Could you retype the lines from the one containing "family: Ceratopogonidae" through the one containing "order: Lepidoptera", both included, leaving the pictures out?

• Information given
------------------------------------------------
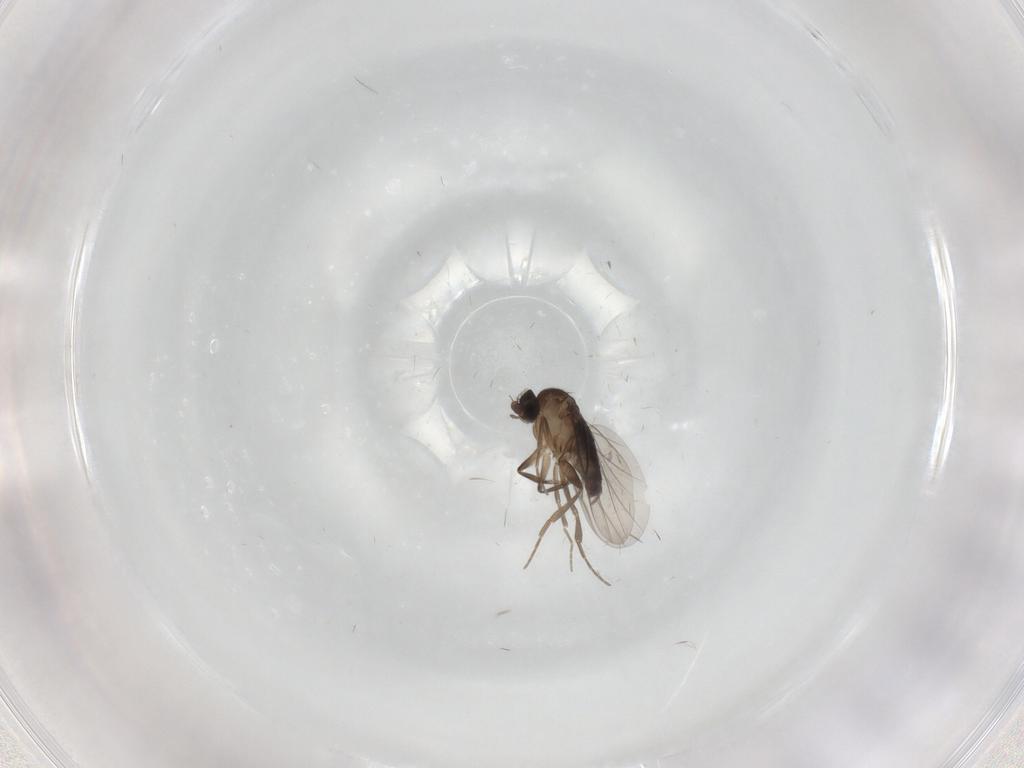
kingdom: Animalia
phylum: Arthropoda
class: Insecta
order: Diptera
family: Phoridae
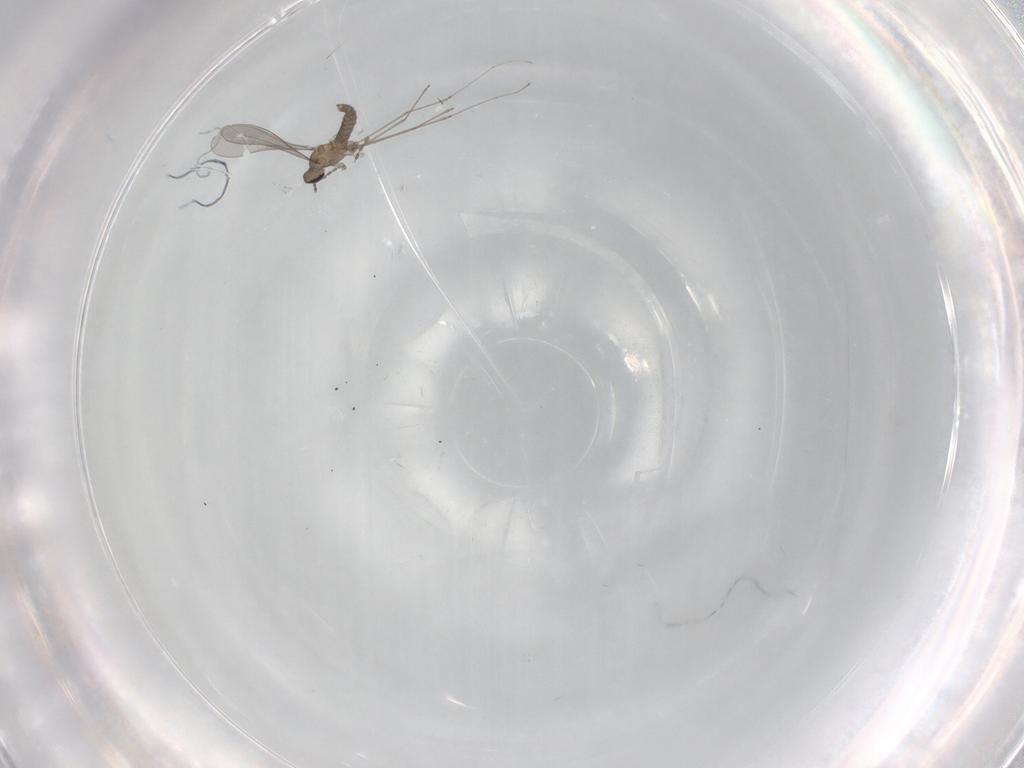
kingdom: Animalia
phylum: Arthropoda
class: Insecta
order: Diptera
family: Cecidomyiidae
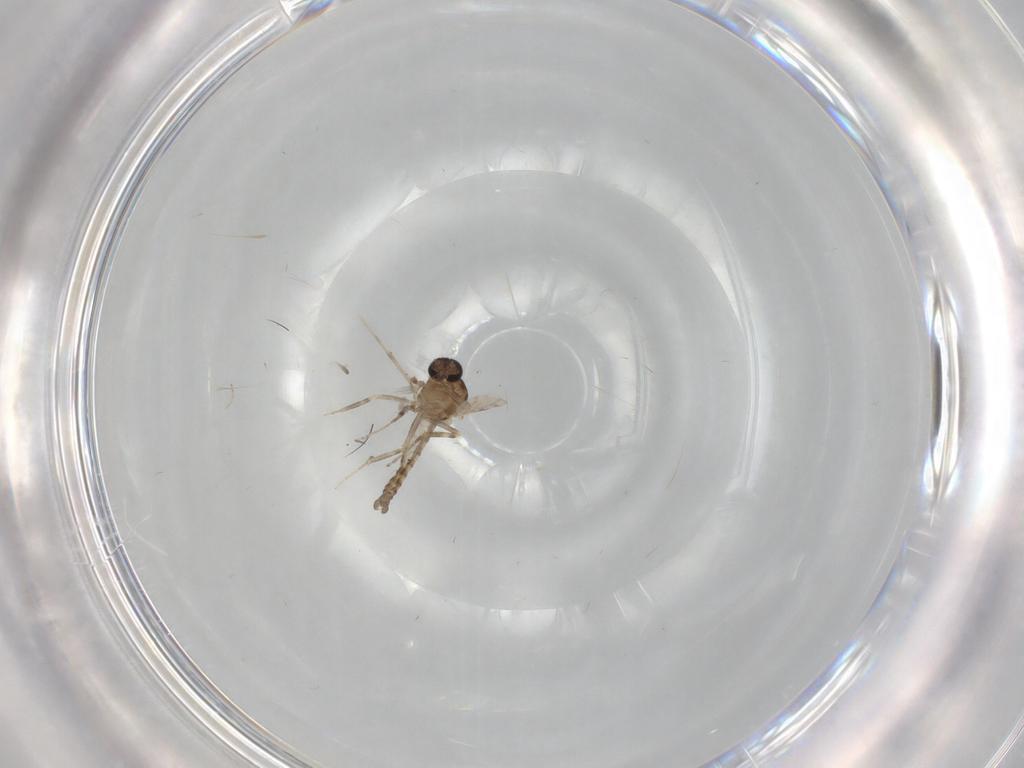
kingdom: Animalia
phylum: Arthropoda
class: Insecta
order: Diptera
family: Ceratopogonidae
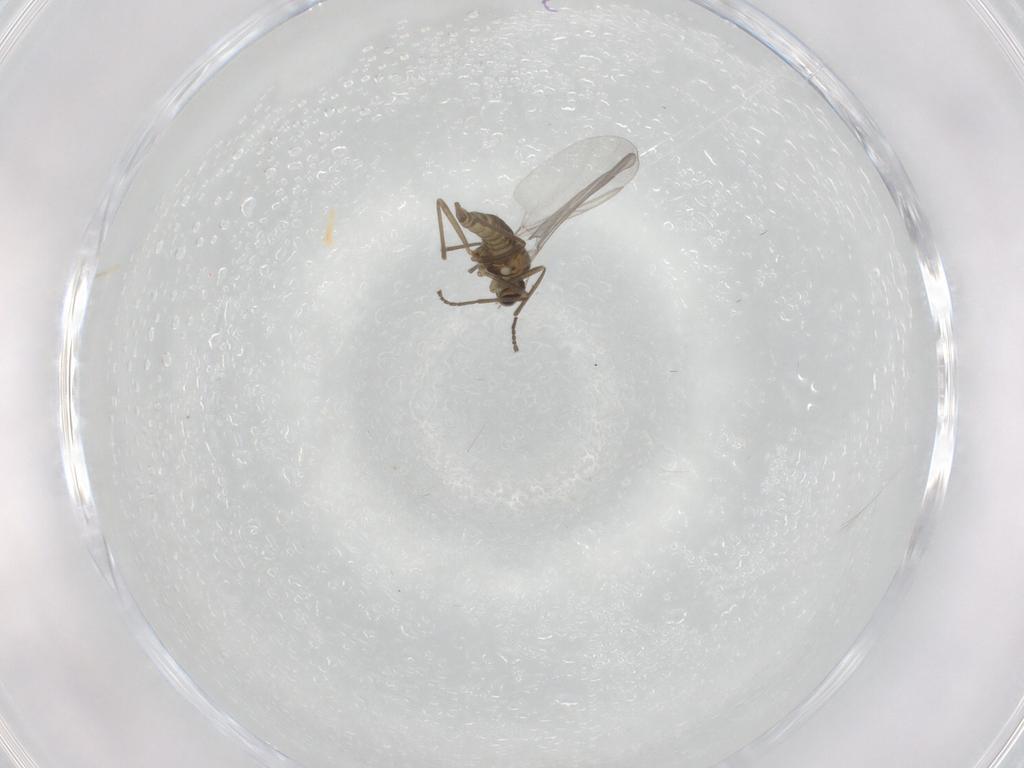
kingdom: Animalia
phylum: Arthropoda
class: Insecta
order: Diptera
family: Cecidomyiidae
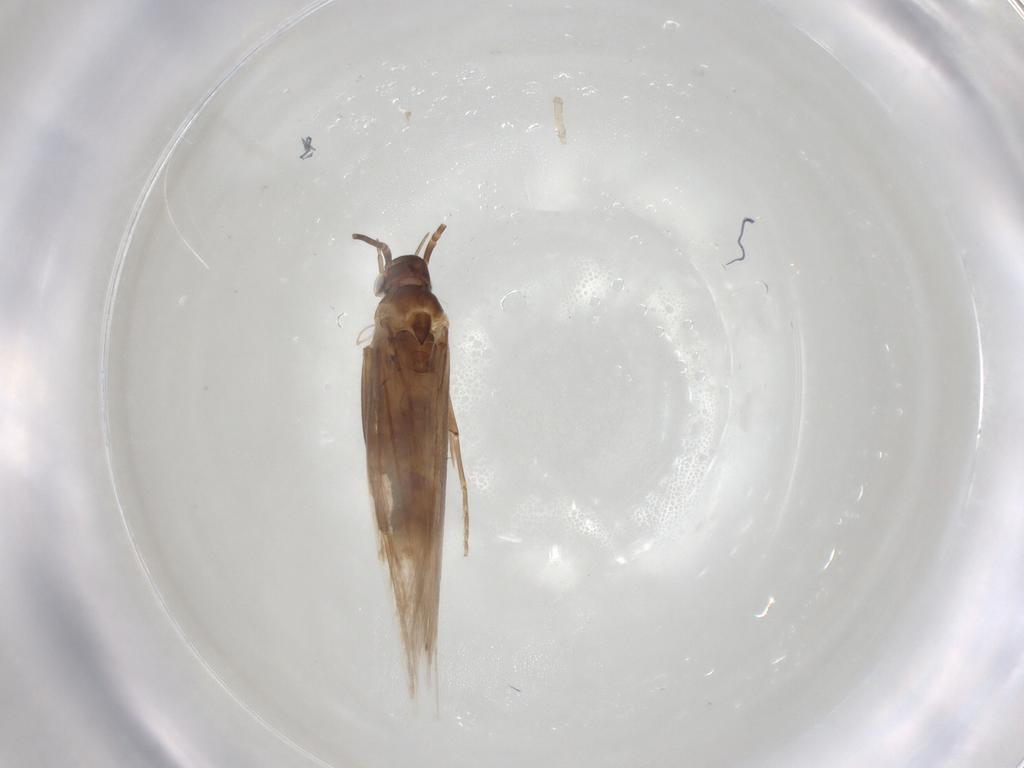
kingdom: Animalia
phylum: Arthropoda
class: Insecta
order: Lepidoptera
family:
------------------------------------------------
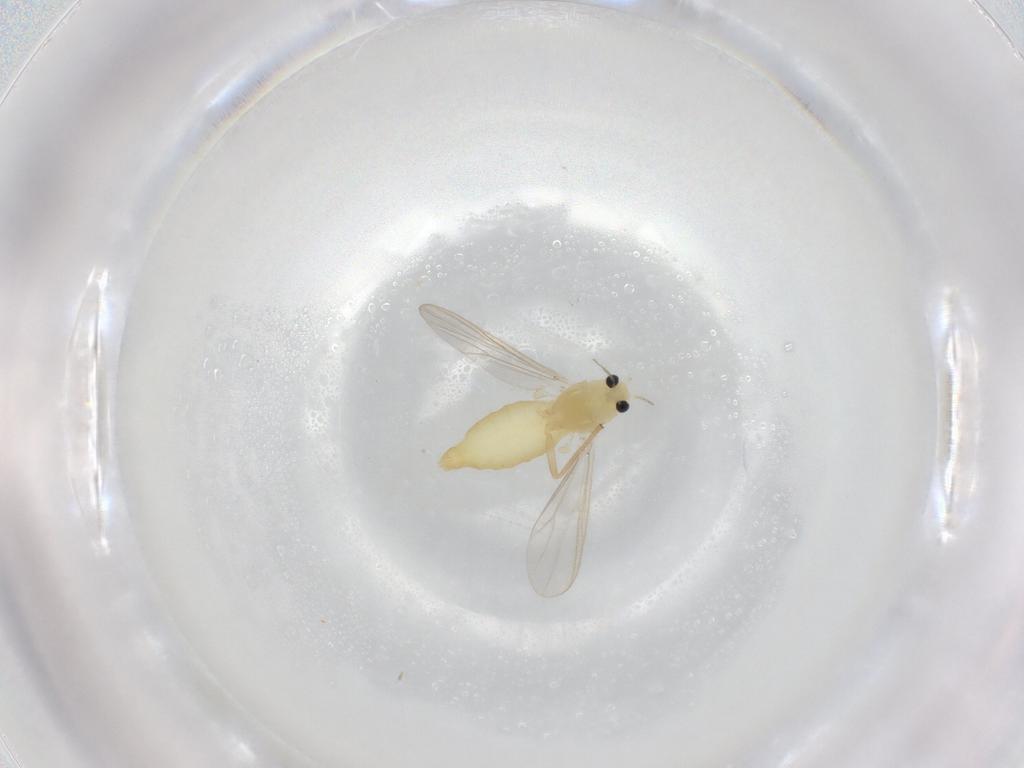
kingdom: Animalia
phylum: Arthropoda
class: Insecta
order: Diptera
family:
------------------------------------------------
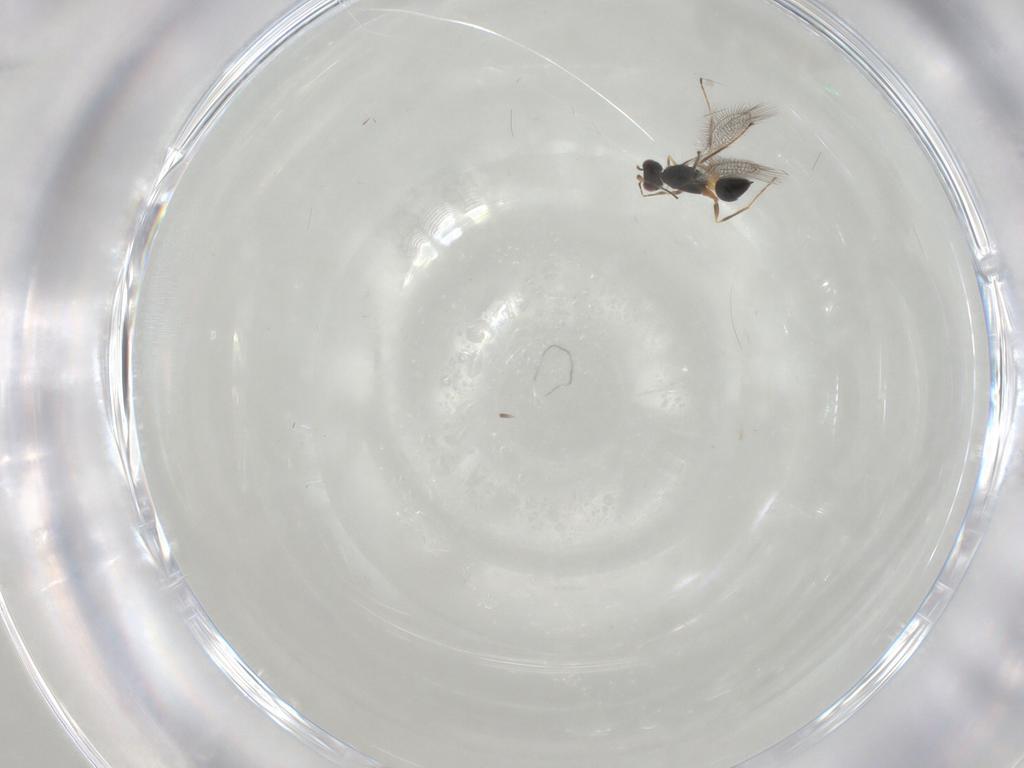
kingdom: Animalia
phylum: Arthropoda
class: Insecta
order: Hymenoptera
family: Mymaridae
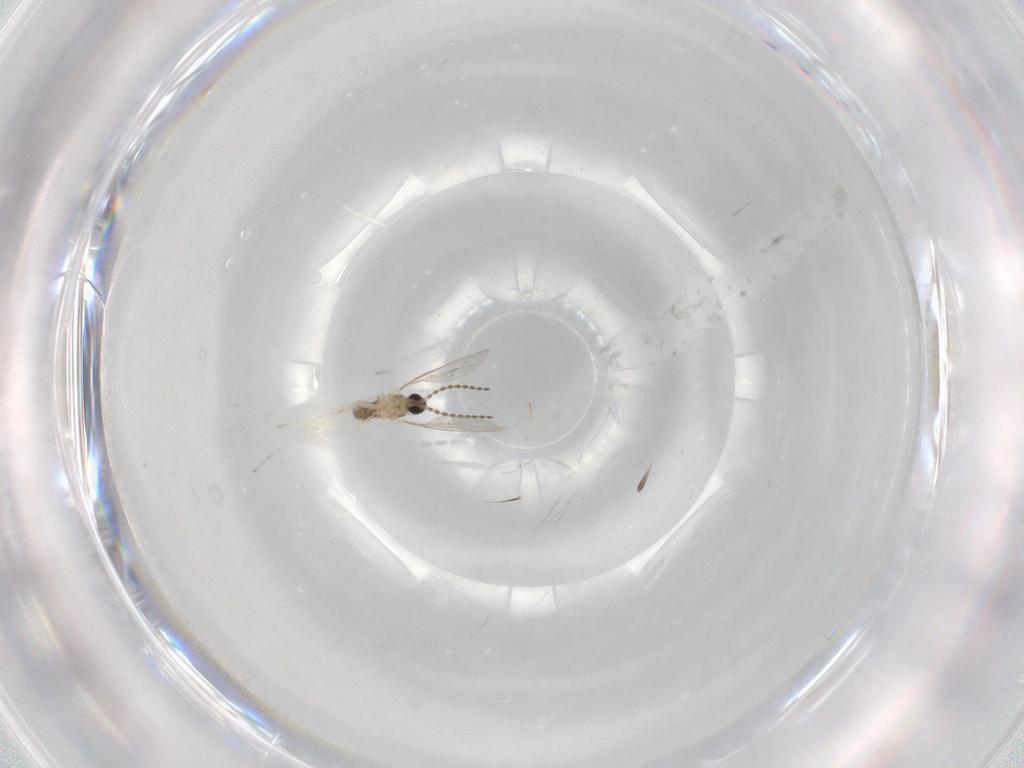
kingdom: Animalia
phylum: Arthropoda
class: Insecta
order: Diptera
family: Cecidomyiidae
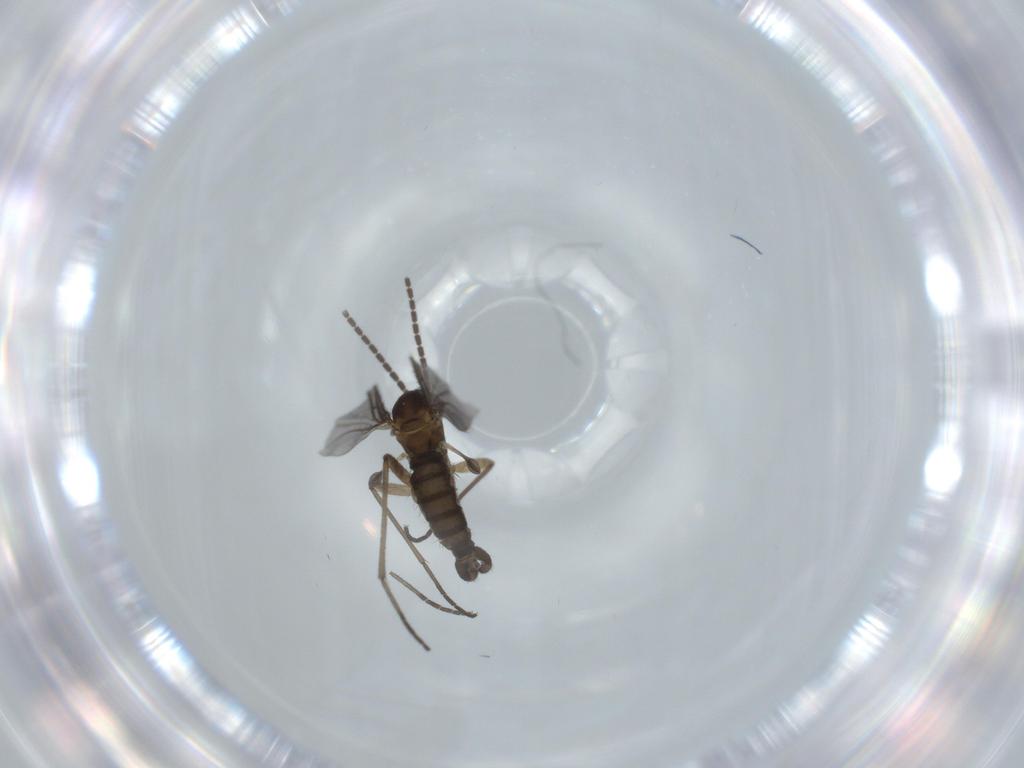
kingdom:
------------------------------------------------
• Solution for this task
family: Ceratopogonidae
kingdom: Animalia
phylum: Arthropoda
class: Insecta
order: Diptera
family: Cecidomyiidae
kingdom: Animalia
phylum: Arthropoda
class: Insecta
order: Lepidoptera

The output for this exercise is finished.